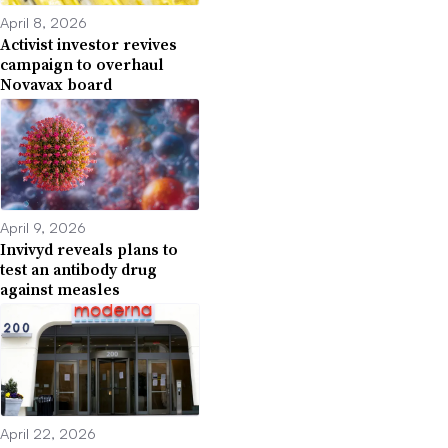
April 8, 2026
Activist investor revives
campaign to overhaul
Novavax board
April 9, 2026
Invivyd reveals plans to
test an antibody drug
against measles
April 22, 2026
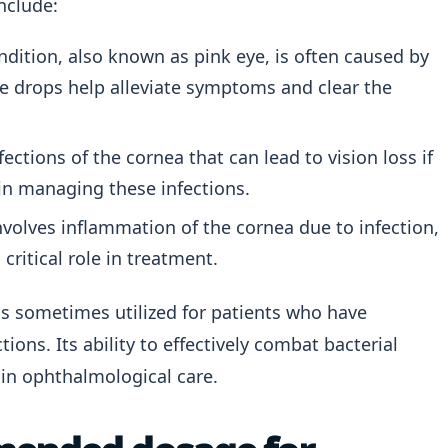
nclude:
ition, also known as pink eye, is often caused by
eye drops help alleviate symptoms and clear the
ections of the cornea that can lead to vision loss if
 in managing these infections.
nvolves inflammation of the cornea due to infection,
critical role in treatment.
 is sometimes utilized for patients who have
ons. Its ability to effectively combat bacterial
in ophthalmological care.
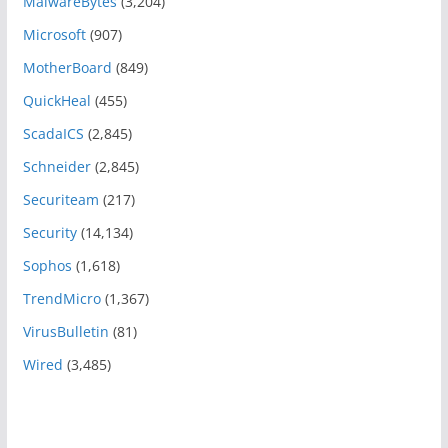
MalwareBytes
(3,204)
Microsoft
(907)
MotherBoard
(849)
QuickHeal
(455)
ScadaICS
(2,845)
Schneider
(2,845)
Securiteam
(217)
Security
(14,134)
Sophos
(1,618)
TrendMicro
(1,367)
VirusBulletin
(81)
Wired
(3,485)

-- -- --

* EXERCISE PROMPT
Go through the material and copy each line that contains "cornea".

* EXPECTED ANSWER
ections of the cornea that can lead to vision loss if
nvolves inflammation of the cornea due to infection,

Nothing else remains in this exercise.